Nope. That’s just another battery. You don’t get to hit back. Nobody gets to hit. Not first, not second, not third.
The OP’s playful punch was wrong. The other guy’s retaliatory punch was wrong. Any further retaliation by the OP would be wrong. It’s all wrong and no one in this scenario is right.
I understand your point, but it’s kidding around only within the context of those friendly environments. This isn’t one where that understanding necessarily applies.
My take on this is that your “playful” ways have been annoying him for a while. When you hit him, he was, as they say, sick of your shit. His hitting harder was his way of letting you know this.
Well, I dislike people doing anything with my abdomen, I have had enough surgery that it would be distressingly easy to split muscles at healed surgical sites and herniate me [which can potentially kill someone if it does not get proper treatment.] My husband has had 4 different procedures for repairing hernias in 2 locations [and has had several placements of mesh] and it could potentially happen to him as well. How do you know that someone has not had recent abdominal surgery and you could do serious damage even at 1/10th strength?
Do what most people do, hit the bicep, it is a reasonably innocuous location unless someone is just healing from a fracture or surgical procedure - or how about NOT hitting people to start with?
Perhaps the OP was being obnoxious; at the very least he was acting playful with someone who he had not actually developed that relationship yet.
But he was out drinking with friends, and when people drink they tend to act that way – they will put their arm around people they barely know, they’ll tell strangers intimate details of their lives, and they may even attempt horseplay with acquaintances with fake punches to the stomach.
If you are someone who is so touchy that they react to this horseplay by punching someone in the face… you probably should avoid that sort of environment.
There was the time when I was helping my friend panel his basement. His 2½ year old son came downstairs to the basement with tears filling his eyes and his bottom lip sticking out a mile. I asked him what was wrong and in a voice filled with the kind of righteous indignation that only a 2½ year old on the verge of crying can muster, told me “Ashley hit me back!” Ashley was his 4 year old sister. At a loss, I thought MY wisest course of action was to direct the young lad to his father.
The OP is of the get drunk and surprise people you’ve been drinking with by punching them in the stomach because we’re friends school of thought.
The other guy is of the get drunk and punch someone in the face if they unexpectedly punch you in the stomach school.
Oh, and the OP is of the whine because someone hit him back school.
They ought to just agree to meet each other at the bicycle rack during recess. And to bring their lunchboxes.
Do you believe the stomach punch was an actual punch to the stomach? Or a fake punch to the stomach? Or do you not understand how the two can be different?
It doesn’t matter what I believe. In this instance, I was not the recipient of said stomach punch. And if any contact was made, even if it was only 10%, then it was an actual punch. Look on the bright side… that punch in the face that DP got? Maybe that was dialed down to 10% also…

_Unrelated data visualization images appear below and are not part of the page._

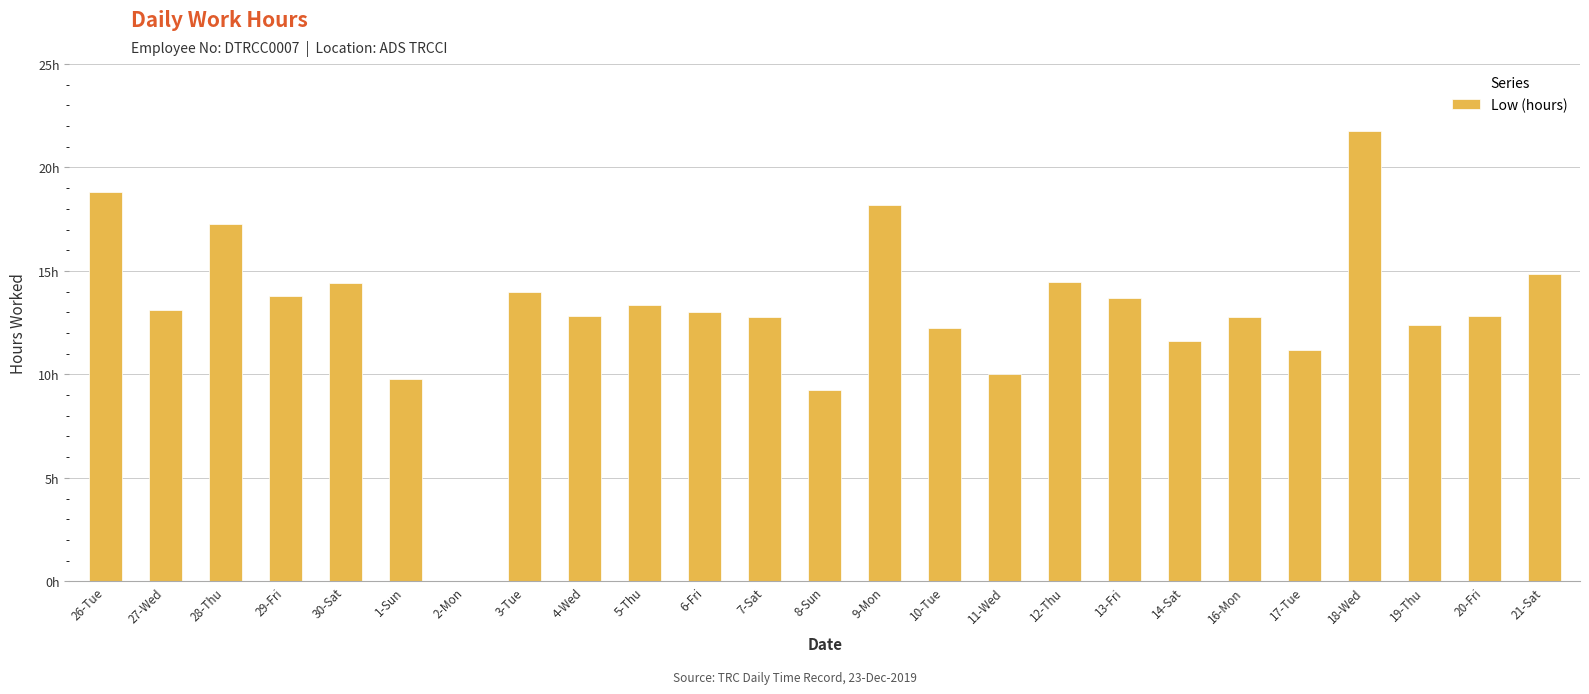

Are the bars horizontal?

No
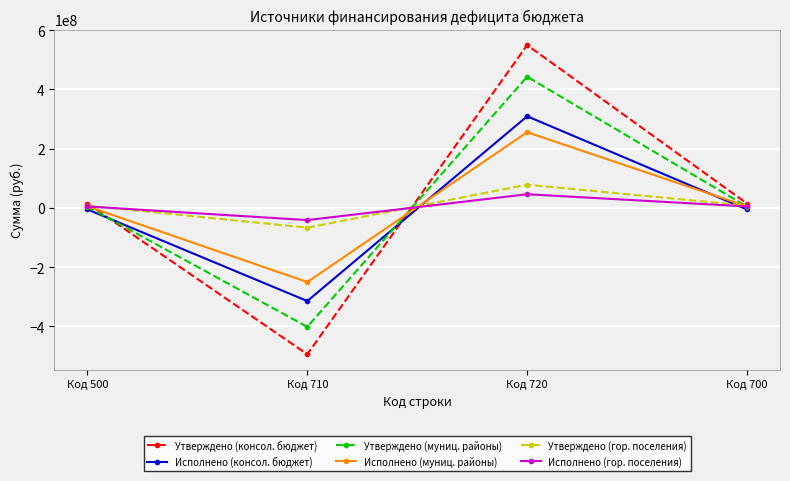

What is the difference between the highest and lowest values at Код 500?

19998066.4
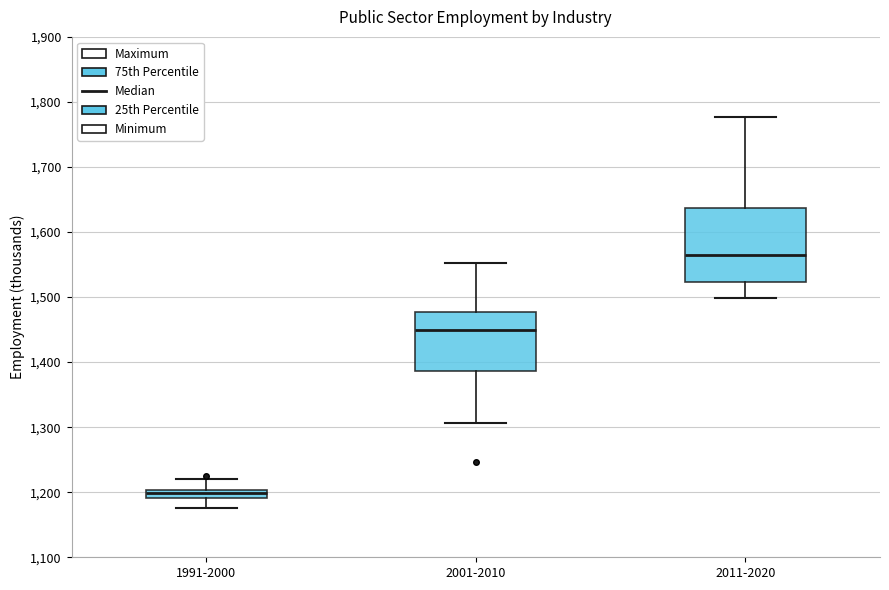

Where does the lower whisker of the box for 1991-2000 end on the y-axis? The values are not printed on the chart, so give them approximately, as read against the axis.

1180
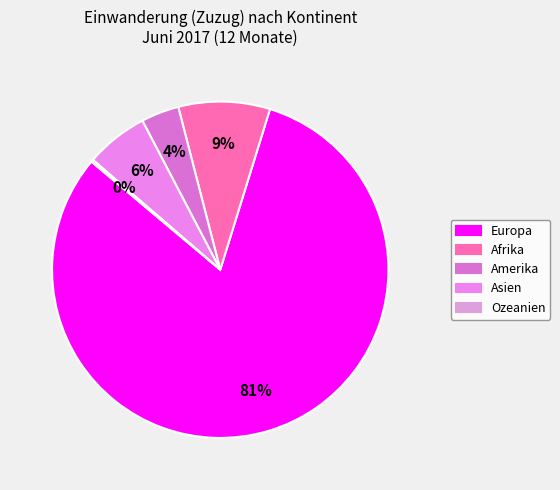

Does Europa represent more than half of the total?

Yes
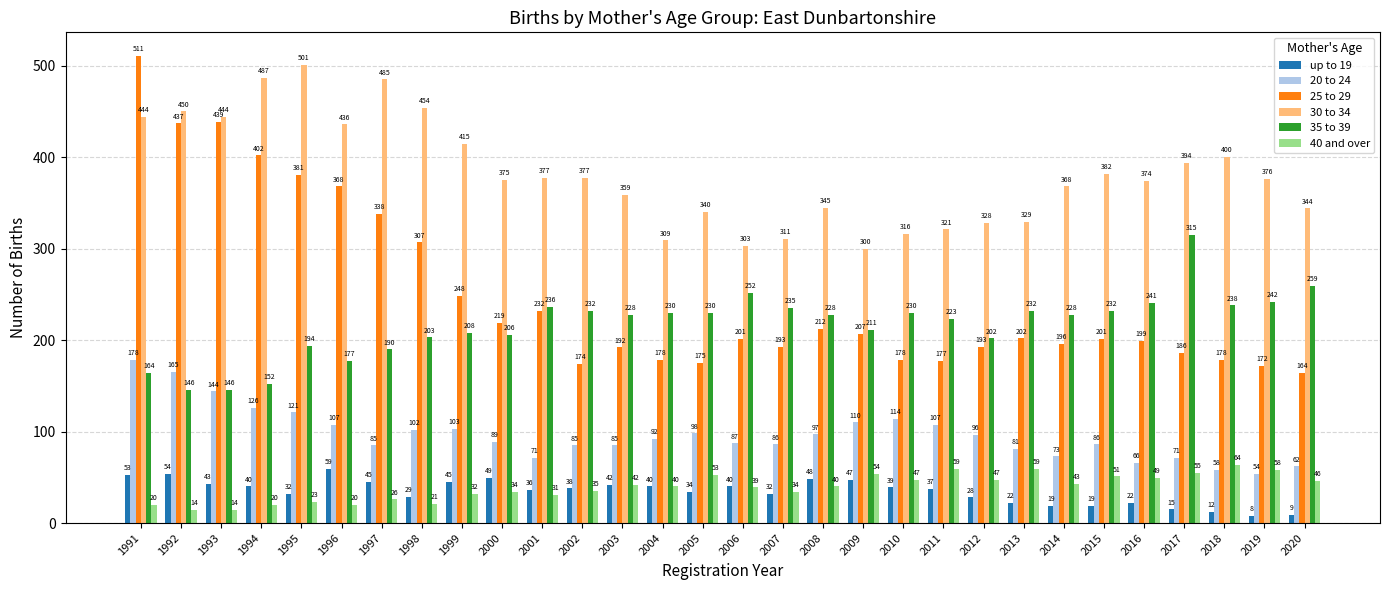

List the series in order of their peak value, highest first.

25 to 29, 30 to 34, 35 to 39, 20 to 24, 40 and over, up to 19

I, for one, am having trouble with this distinction. The stomach is the soft underbelly. I don’t see how you can punch it, without warning to tighten the muscles, and not risk actually hurting someone. If the op had said he’d lightly punched a guy in the arm, I would have more sympathy for him.

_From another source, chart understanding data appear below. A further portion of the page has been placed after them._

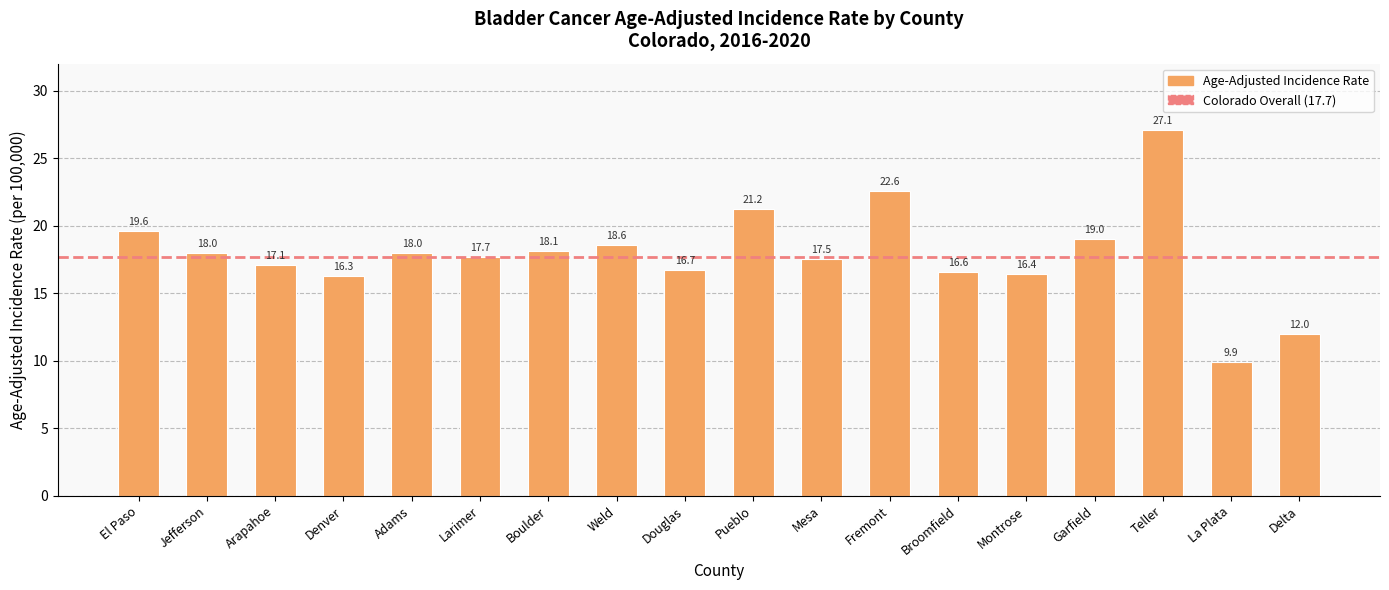

What is the smallest value displayed?

9.9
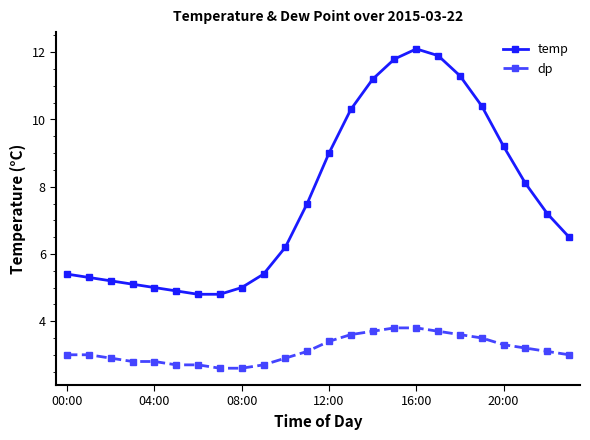

What is the maximum value for temp?

12.1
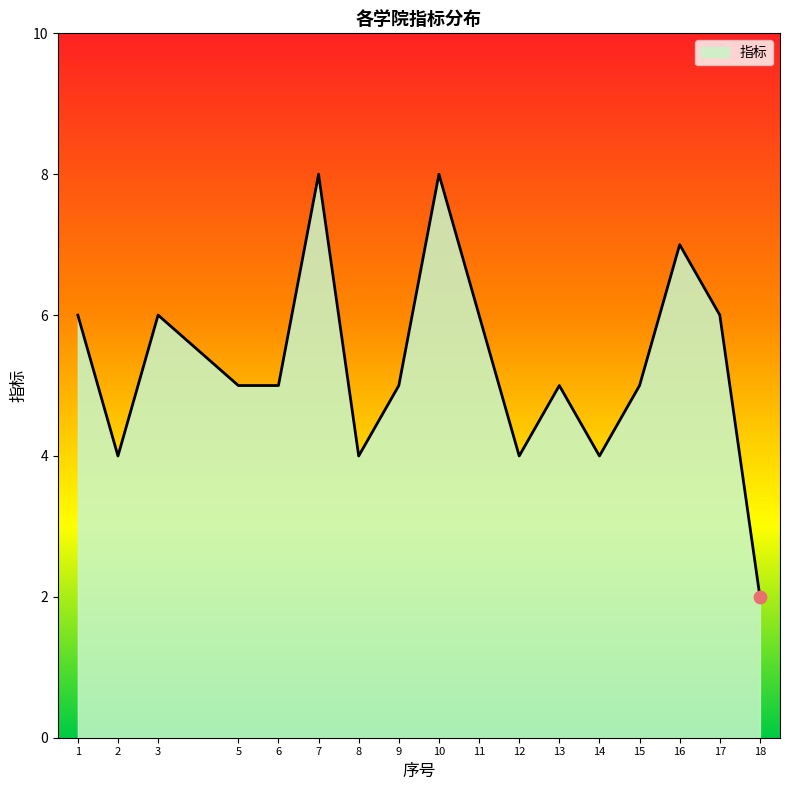

What is the ratio of the value at 6 to the value at 8?

1.2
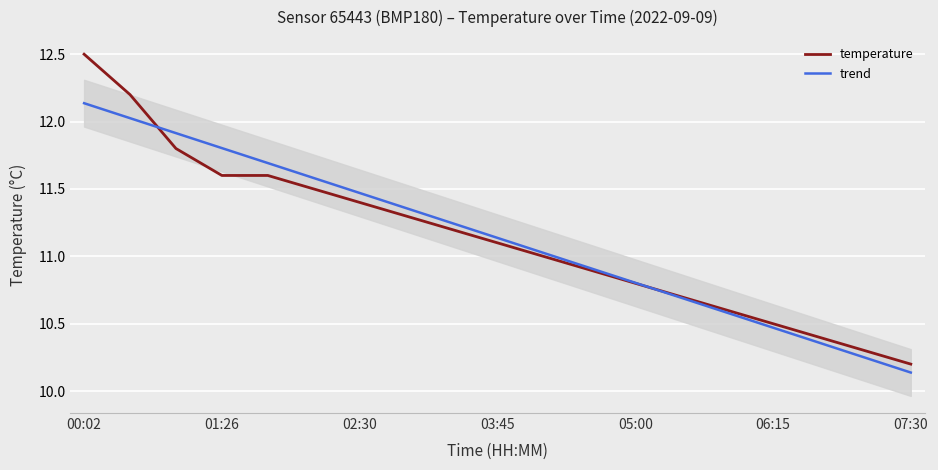

How many times do trend and temperature cross each other?

2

As it is, he’s lucky his victim didn’t punch him full out in the face. And since no actual damage was done to his face, we can be pretty sure that was just a “playful” punch to the face, despite what he said.

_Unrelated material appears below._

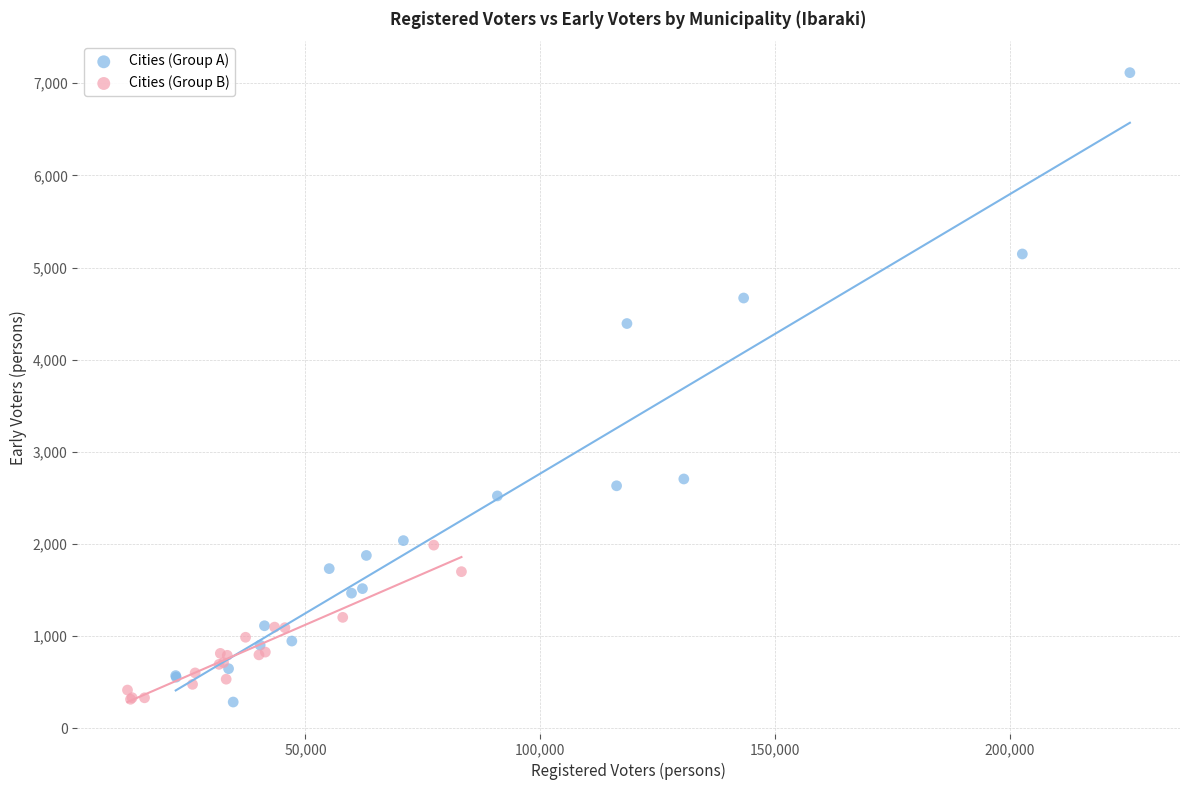

Which series contains the highest Y value?

Cities (Group A)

You hit him … he hit you. No matter how many fights you have been in, you do not know if he could have hit you harder had he chosen to.
You started it, he followed up with one punch. Then you both decided to stop at that point. It is done.
I also find it comical how you have asked for other’s opinion of this, and when given it try to explain why they are wrong.
If you don’t want to get hit, do not hit someone else.
If you don’t want someone’s opinion, don’t ask for it.
It does matter what you believe because I’m having a conversation with you and trying to figure out why your responses are so puzzling. So far it seems they boil down to something like 1/10 X = X. which just doesn’t seem right.